We disagree with the trial court and the Calhoun Court's decision that, had defendant intended that plaintiff seek all possible health care *444 benefits from his primary health insurer prior to making a claim for benefits under his no-fault policy, defendant should have included specific language to that effect in his coordination of benefits clause. This Court in United States Fidelity & Guaranty Co v Group Health Plan of Southeast Michigan, 131 Mich. App. 268, 273; 345 NW2d 683 (1983), interpreted similar language in a no-fault policy as not "easy for a layman to understand, [but] once deciphered, it clearly states that the insurer has only secondary liability." We find that here, the coordination of benefits provision of defendant's insurance policy deems defendant to be an insurer of last resort responsible for expenses uncovered by the insured's primary insurer.

We disagree with the Calhoun Court's holding that an insured who selected coordinated medical benefits coverage in his no-fault policy in exchange for a reduced premium was not required to seek treatment from his primary health insurer, but could seek treatment elsewhere at the expense of the no-fault insurer. We believe that this holding is incorrect, and the Calhoun decision is not persuasive to this Court. To further the purpose of § 3109a, we hold that an insured, who pays a reduced premium in exchange for coordinated medical benefits coverage, is required to seek benefits provided by the primary insurer before seeking payment from the no-fault insurer.

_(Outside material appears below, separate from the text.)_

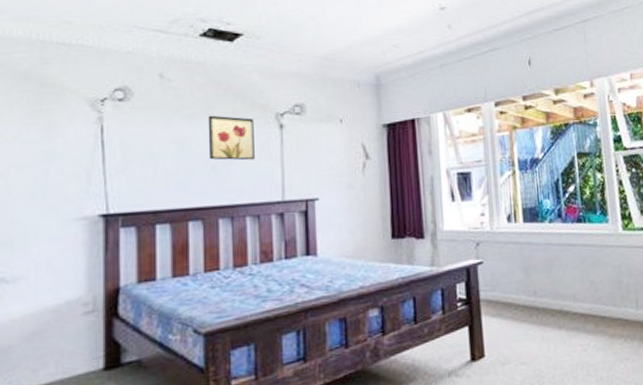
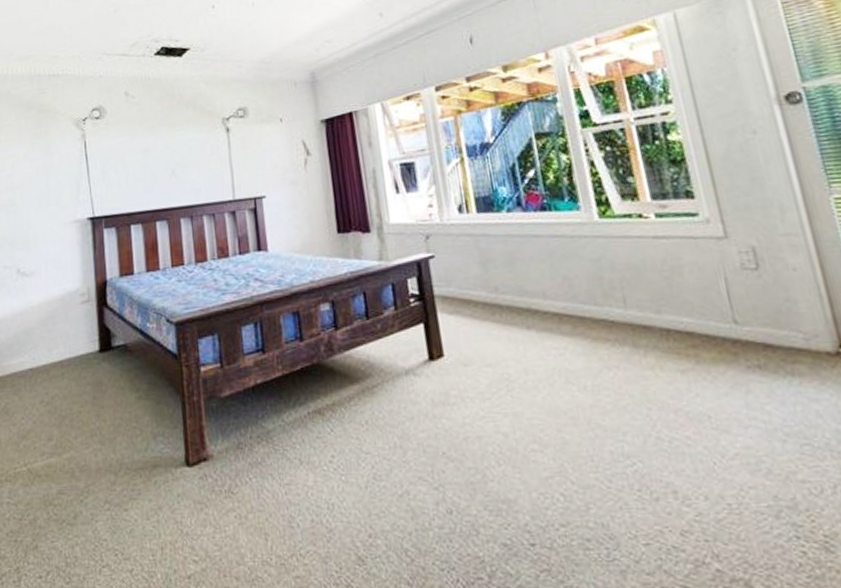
wall art: present [208,115,255,161] -> none [165,124,207,165]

Our decision is made in the factual context in which the insured chose coordinated coverage and the no-fault insurer, accordingly, charged a lower premium rate. We express no view as to what the result would be when the insured does not so elect and the no-fault premium is not correspondingly reduced.

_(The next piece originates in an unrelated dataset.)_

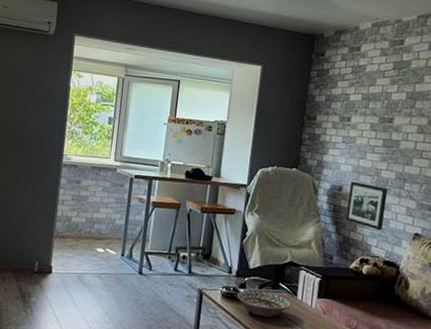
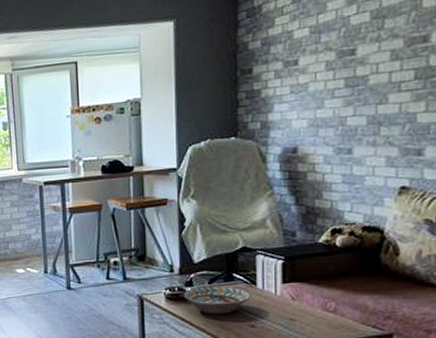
picture frame: present [345,181,388,231] -> none [306,137,358,192]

For the foregoing reasons, the order of the trial *445 court denying summary judgment in favor of defendant is reversed.

Reversed.

CYNAR, J. (concurring)

I write separately to express my concurrence with the result reached by the majority opinion under the specific facts of this case. While I agree with the majority that an insured who voluntarily elects coordinated coverage in exchange for a reduced premium rate is under some duty to seek out comparable health benefits offered by the primary issuer, I nevertheless envision that there may be any number of fact patterns which may limit the extent of that duty and, consequently, necessitate a different result.

NOTES

[1] The defendant in Calhoun is the same insurer, Auto Club, which is the defendant in the instant case and the coordinated benefits clauses at issue in each case are identical.